== Fragmento seleccionado ==
• • •

En esa disposición razonadamente elaborada atisbamos el anhelo de una quimera asequible: la conquista de un arcano, el poder dehiscente del lenguaje, no oculto ya en su faz polisémica sino en un entramado segundo, el de una grafía artificiosa en la que tornasola la simultaneidad. De esta suerte, la escisión de la palabra, la miríada de enlaces que en su entorno anima, descubren tanto una sorprendente plasticidad como la urgencia de una dimensión compuesta, su esencia a la vez sintagmática y paradigmática, sabiamente restaurada en «u / N gor» no sólo gracias al estricto diseño de los tipos sino también al empleo de un pulcro ingenio ablativo, una puntuación que, transportada, yendo más allá de su habitual destino, lo excede sin traicionarlo, mostrando su original eficacia informativa, exaltando ese inusual desdoblamiento que conmueve agudamente el plano sintáctico consuetudinario. Puesto que la linealidad sintagmática a la que solemos atenernos se ha desvanecido, florece otra dimensión en la que la sintaxis se comprime, es decir, deja de ser regular y extensible para ajustarse a la intimidad disociada del vocablo. Leemos entonces: «u / N gor / (:rió;) N / en / la sat / i (nada) / m (ampara) / de / su dicha (;) / nubla / parda hu (ella) / a que el ciel / o se a (tiene) (.) / u / N gor / (:rió;) N».

• • •

== Ejercicios ==
A - Traduce al inglés esta oración del fragmento sobre el poema «u / N gor»: «Puesto que la linealidad sintagmática a la que solemos atenernos se ha desvanecido, florece otra dimensión en la que la sintaxis se comprime, es decir, deja de ser regular y extensible para ajustarse a la intimidad disociada del vocablo».
B - Prosigue el fragmento sobre el poema «u / N gor» a partir de su última oración.

(Parte de un archivo de datos)

• • •

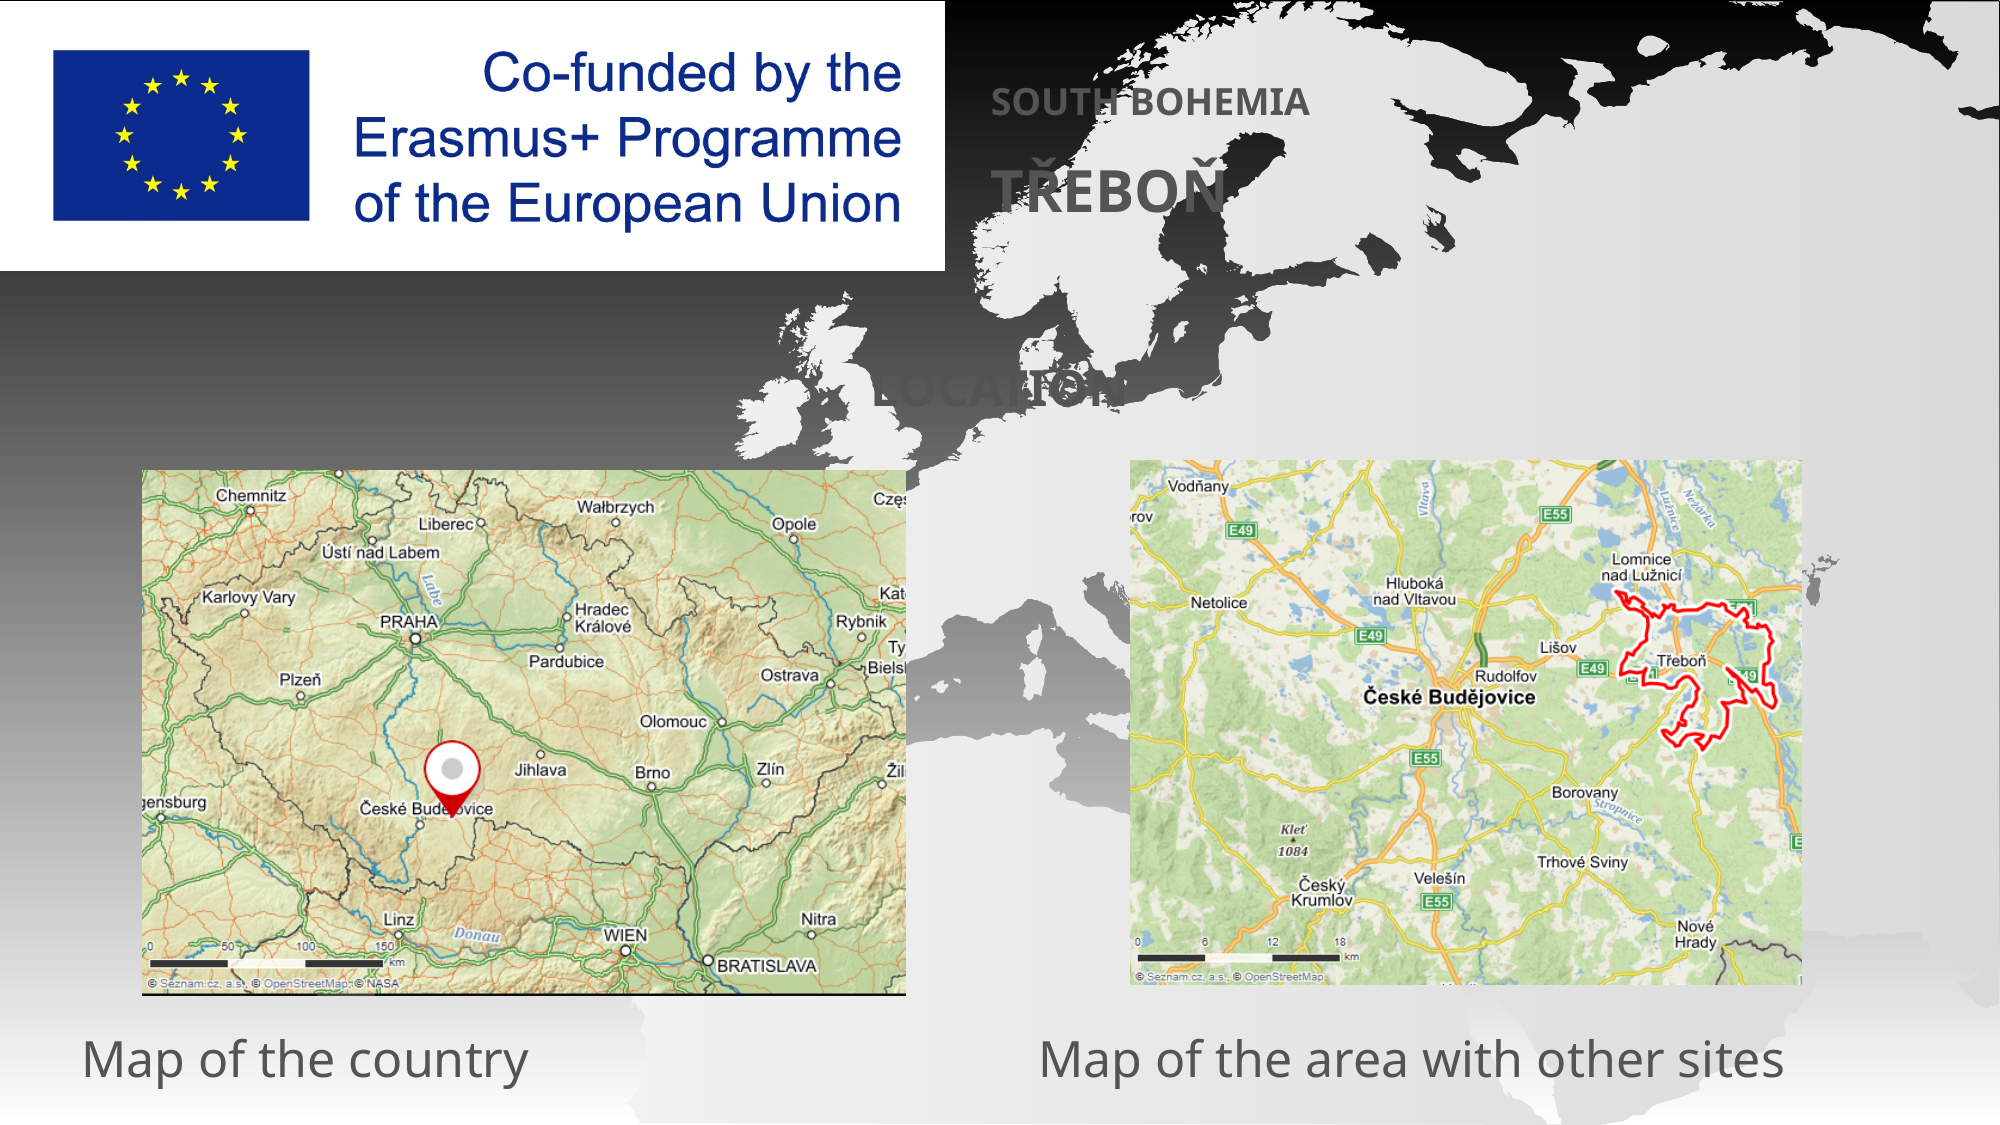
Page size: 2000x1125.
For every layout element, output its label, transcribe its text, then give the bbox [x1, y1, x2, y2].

picture [142, 471, 906, 996]
picture [1130, 460, 1802, 985]
text_box Map of the country [66, 1020, 906, 1125]
picture [0, 1, 945, 271]
text_box LOCATION [54, 349, 1945, 457]
text_box Map of the area with other sites [1023, 1020, 1933, 1125]
text_box SOUTH BOHEMIA TŘEBOŇ [976, 68, 1945, 237]
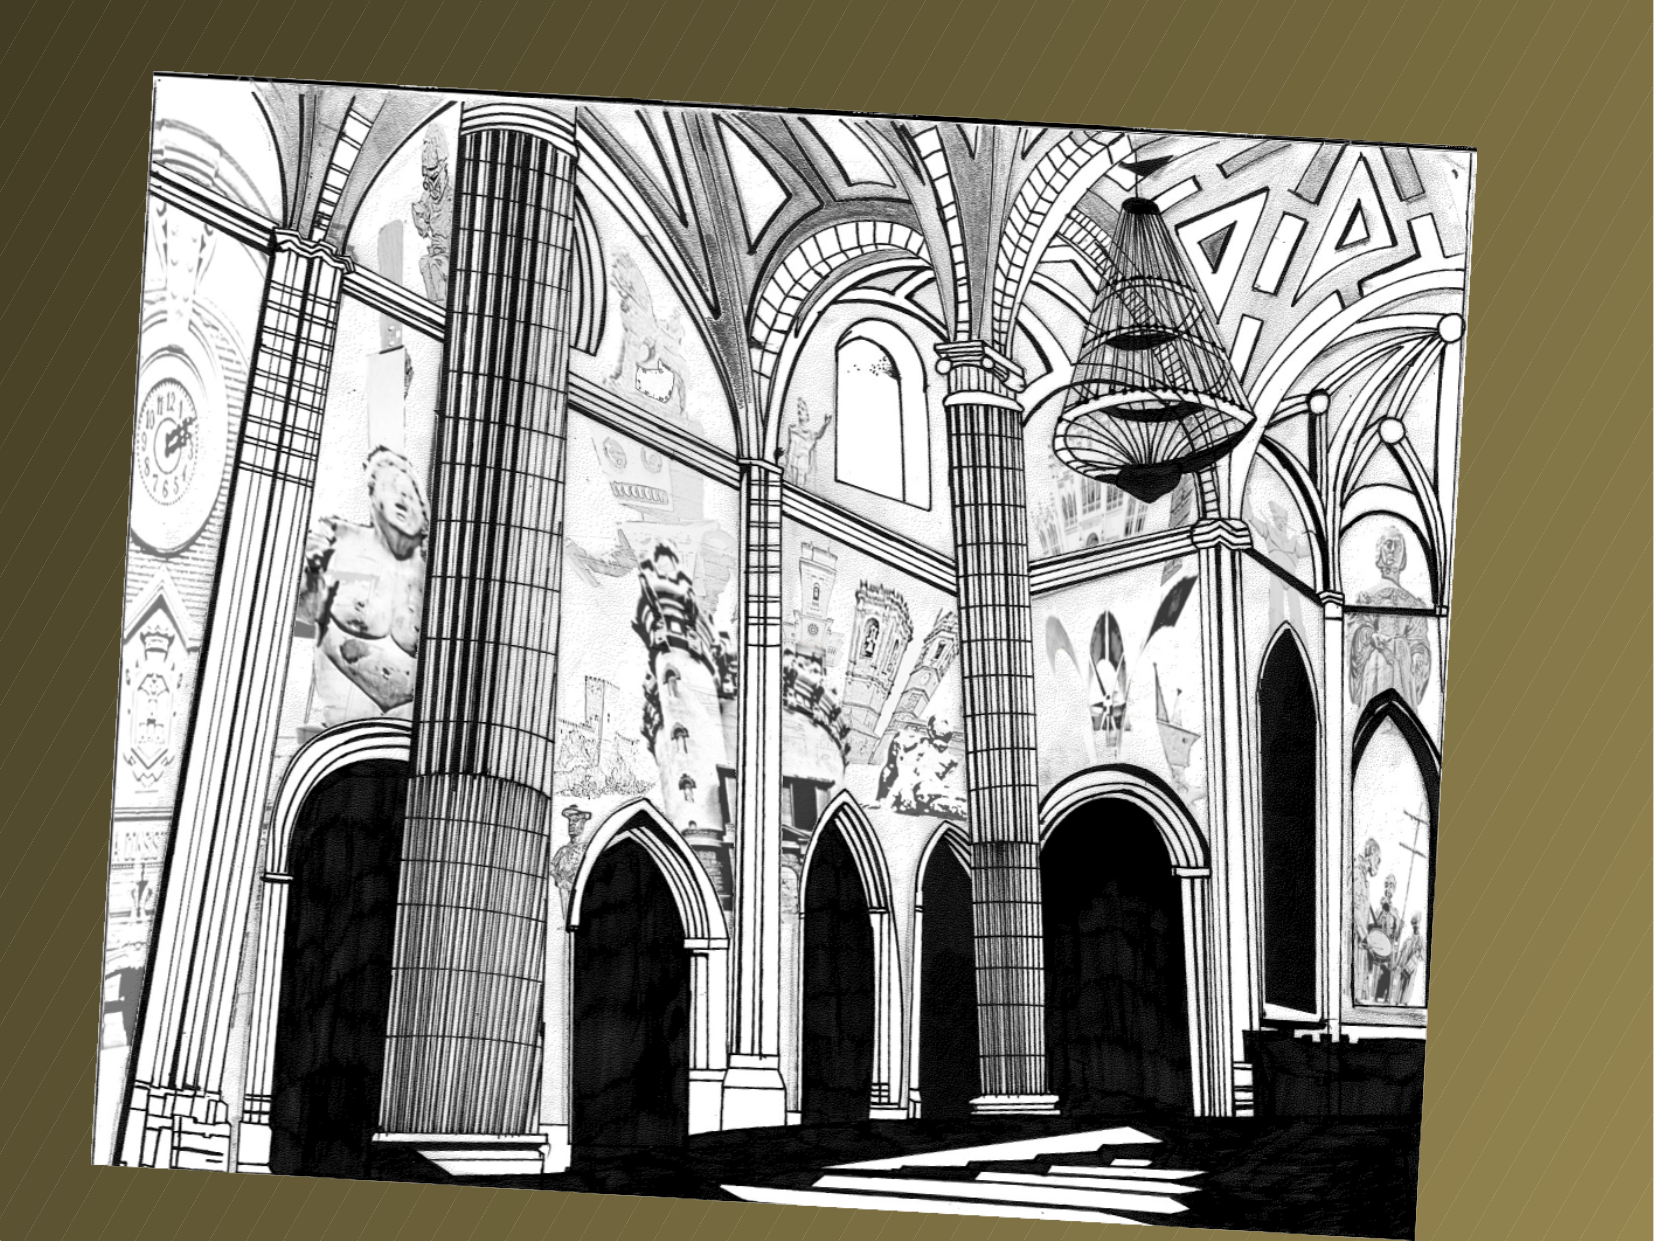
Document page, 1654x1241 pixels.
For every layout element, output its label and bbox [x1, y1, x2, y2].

• • •

== Soluciones ==
A - Since the syntagmatic linearity we usually adhere to has vanished, another dimension blossoms in which syntax is compressed; that is, it ceases to be regular and extensible in order to adjust to the dissociated intimacy of the word.

B -
Si el reto que propala Nikon I estriba en la lectura de un concentuoso contrapunto, como una melodía etérea cuyos inmaculados instrumentos «– ser / án seis / ángel – / E / s ( la mú ) s i  ca / E», nos desvela aún más cuando la lengua materna desnuda su alteridad absoluta, su otra alma. En «„Früh», como un lacónico anuncio premonitorio, percibimos el diálogo, según lo afirmaba Martin Heidegger, en tanto máxima expresión del habla. Aquello que en superficie germina no es sino la primicia de una coexistencia cardinal y fundante, la del alemán, la otra lengua, «li ) vian / a sa / ng ) re», que, con el español, constituye al poeta. Hablamos de aquello que logra alumbrar un coloquio con las esencias propias, tal como lo pregonaba Rainer María Rilke en Cartas a un joven poeta, un retraimiento que libra al creador a su interioridad mayúscula. Por ello el idioma natal bordea, amalgamándose a ellas, las palabras de Georg Trakl para distinguir, allí, su imprescindible análogo, su otro rostro, su integridad definitiva.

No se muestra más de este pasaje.